The Tigers announced Thursday that top pitching prospect Casey Mize has been promoted to Double-A Erie. Mize, the No. 1 overall pick in the 2018 draft, tore through an early assignment to Class-A Advanced, posting a comical 0.53 ERA with a 25-to-1 K/BB ratio in 26 innings of work prior to the promotion. The former Auburn ace, clearly miles ahead of the competition he faced at that first stop, looks to be on a relatively fast track to the big leagues. The 21-year-old (22 on May 1) totaled 128 1/3 innings between college ball and the minor leagues last season, so he may not even be on all that aggressive of an innings cap (although surely the Tigers will exercise some degree of caution as pertains to his workload). Widely regarded as one of the game’s best overall prospects, Mize could put himself in the conversation for a big league promotion this summer or in early 2020, at the latest, assuming things go smoothly in Double-A and Triple-A.

More from the division…

  • An MRI revealed no damage in the ailing knee of Indians right-hander Carlos Carrasco, Paul Hoynes of the Cleveland Plain Dealer writes. Carrasco tweaked the knee in his most recent start against the Marlins while covering first base on a grounder, and while he finished that frame (the fourth), he didn’t return for the fifth. The righty told skipper Terry Francona that the knee had begun to tighten up, and the Cleveland manager understandably opted to go the cautious route. Carrasco is in line to make his next scheduled start on Sunday and seemingly won’t have any limitations placed on him.

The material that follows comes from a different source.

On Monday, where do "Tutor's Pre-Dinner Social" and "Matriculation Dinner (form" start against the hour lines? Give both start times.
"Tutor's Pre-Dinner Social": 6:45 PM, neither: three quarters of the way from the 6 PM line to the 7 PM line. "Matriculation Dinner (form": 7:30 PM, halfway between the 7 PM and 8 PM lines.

  • The Royals are cognizant of the fact that Jorge Soler’s work in right field is a work in progress, at best, but the organization plans to continue giving him opportunities to improve,’s Jeffrey Flanagan writes. It seems the team believes there’s better glovework to be unlocked with more reps, with Soler possessing the physical tools needed to man the position. The coaching staff is stressing the need for him to take better routes to the ball — particularly when it’s hit over his head. There’s little doubt that Soler’s upside would be maximized by playing on the grass regularly, rather than serving solely as a DH, though he has already logged more than two thousand MLB innings in the outfield without mastering the gig. He’s also pacing the American League with 39 strikeouts and carrying a .288 on-base percentage, which arguably represent larger concerns. Soler is under contract through 2020 under the international free agent contract he originally signed out of Cuba. The out-of-options 27-year-old will be eligible for arbitration for one season thereafter.